CHALLENGE =>
Reproduce every line of the items below without any change, leaving out the pictures.

[Start SUPPLIED MATERIAL]

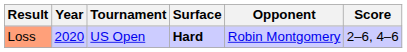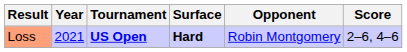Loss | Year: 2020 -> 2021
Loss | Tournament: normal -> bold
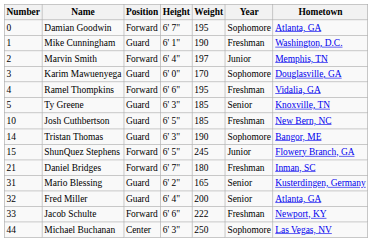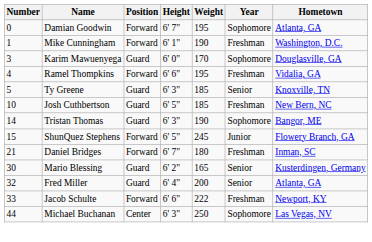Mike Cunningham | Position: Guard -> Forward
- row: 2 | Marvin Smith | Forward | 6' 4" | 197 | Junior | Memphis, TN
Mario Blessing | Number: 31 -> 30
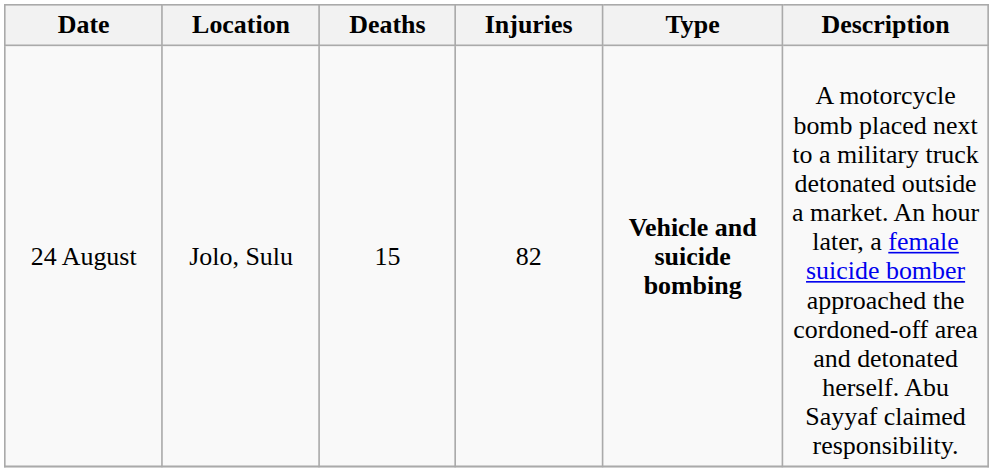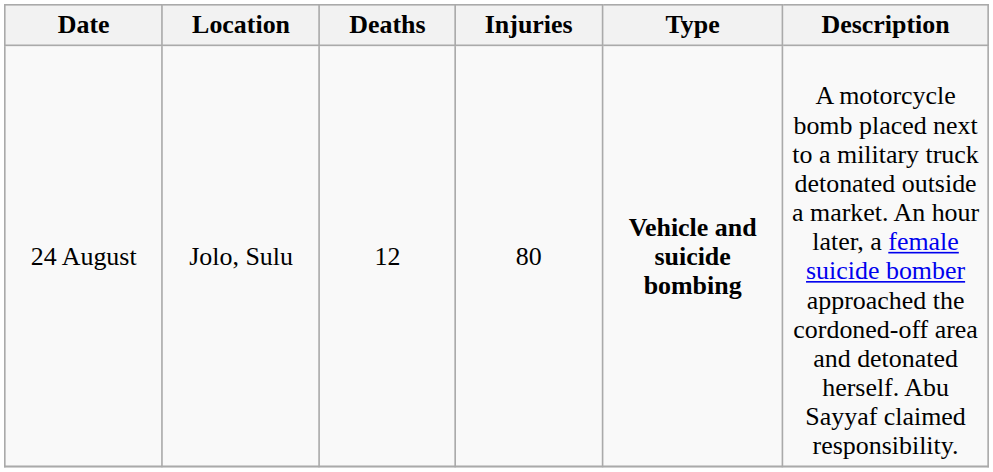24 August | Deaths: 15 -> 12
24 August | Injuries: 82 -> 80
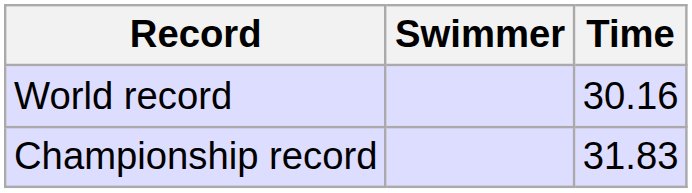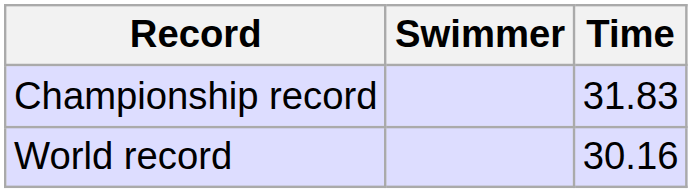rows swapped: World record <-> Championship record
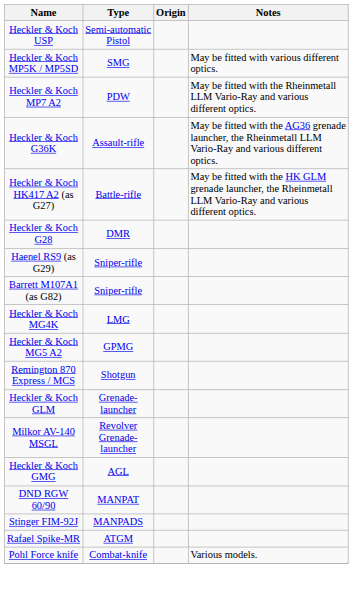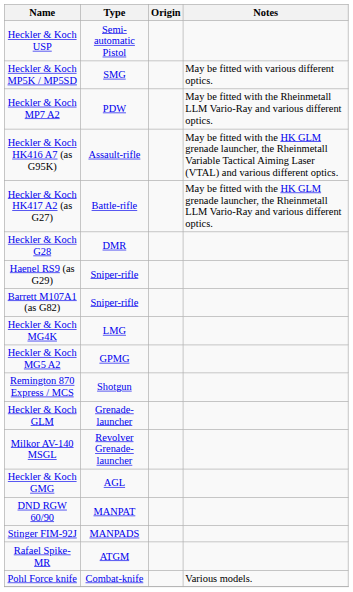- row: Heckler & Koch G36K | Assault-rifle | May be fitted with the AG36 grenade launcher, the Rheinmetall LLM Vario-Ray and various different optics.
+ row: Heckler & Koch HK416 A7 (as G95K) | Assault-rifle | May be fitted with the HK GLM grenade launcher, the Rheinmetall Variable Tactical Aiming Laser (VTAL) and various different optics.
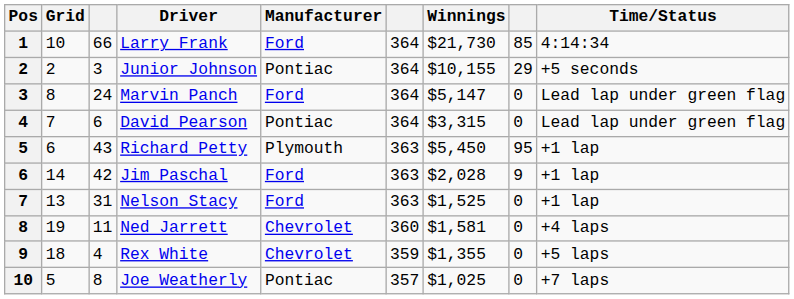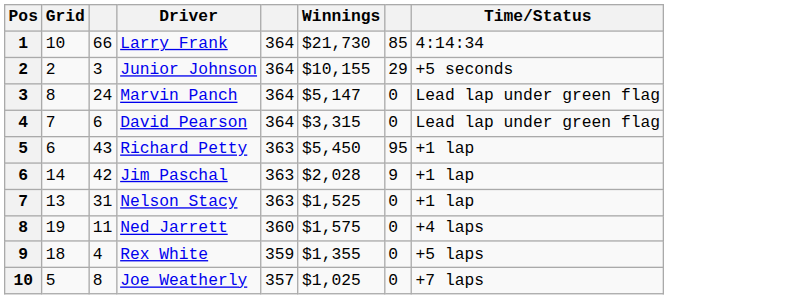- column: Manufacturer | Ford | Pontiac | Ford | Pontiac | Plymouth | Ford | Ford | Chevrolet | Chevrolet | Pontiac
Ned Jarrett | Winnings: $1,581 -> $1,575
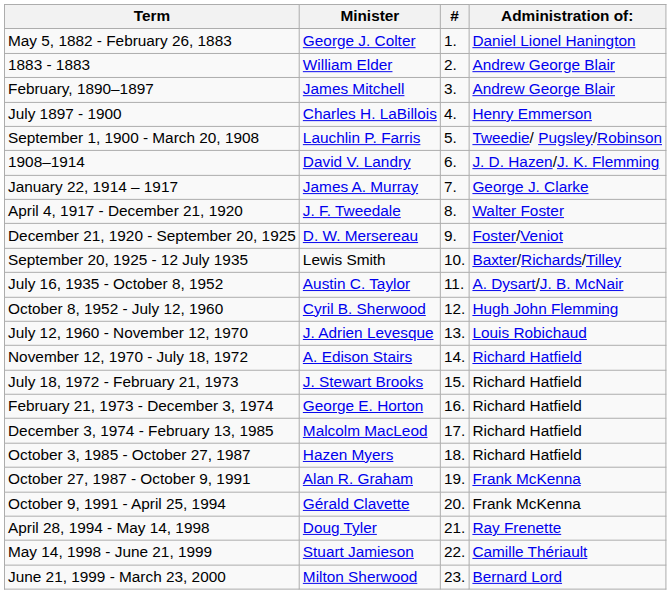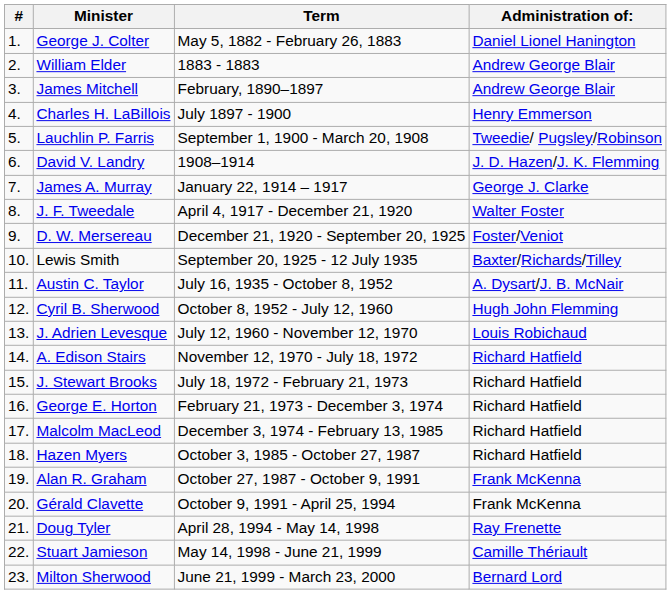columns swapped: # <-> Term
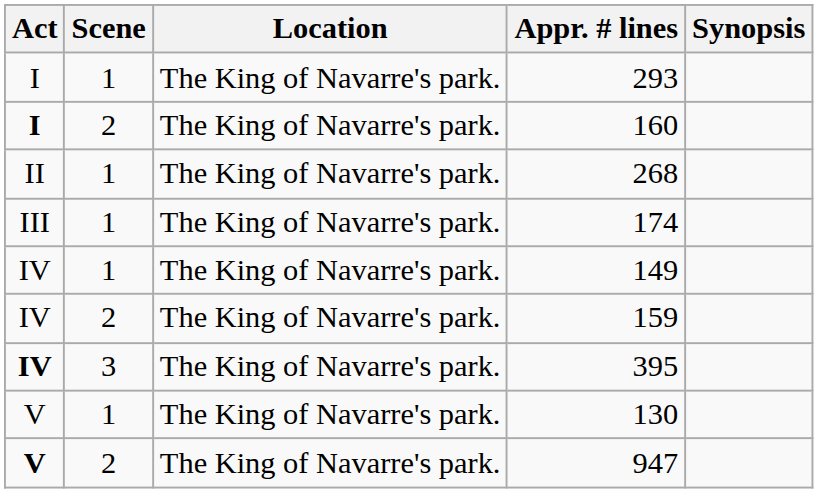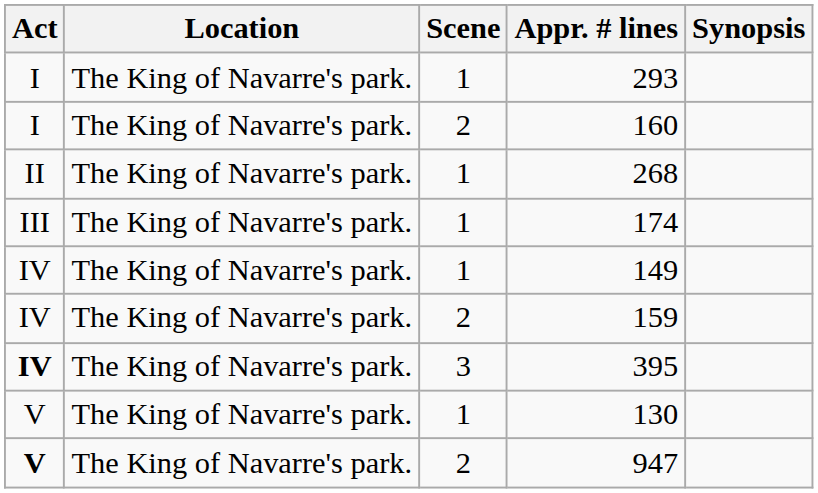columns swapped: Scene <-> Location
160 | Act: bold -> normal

[End SUPPLIED MATERIAL]

EXERCISE RESPONSE =>
Loss | Year: 2020 -> 2021
Loss | Tournament: normal -> bold
Mike Cunningham | Position: Guard -> Forward
- row: 2 | Marvin Smith | Forward | 6' 4" | 197 | Junior | Memphis, TN
Mario Blessing | Number: 31 -> 30
24 August | Deaths: 15 -> 12
24 August | Injuries: 82 -> 80
rows swapped: World record <-> Championship record
- row: Heckler & Koch G36K | Assault-rifle | May be fitted with the AG36 grenade launcher, the Rheinmetall LLM Vario-Ray and various different optics.
+ row: Heckler & Koch HK416 A7 (as G95K) | Assault-rifle | May be fitted with the HK GLM grenade launcher, the Rheinmetall Variable Tactical Aiming Laser (VTAL) and various different optics.
- column: Manufacturer | Ford | Pontiac | Ford | Pontiac | Plymouth | Ford | Ford | Chevrolet | Chevrolet | Pontiac
Ned Jarrett | Winnings: $1,581 -> $1,575
columns swapped: # <-> Term
columns swapped: Scene <-> Location
160 | Act: bold -> normal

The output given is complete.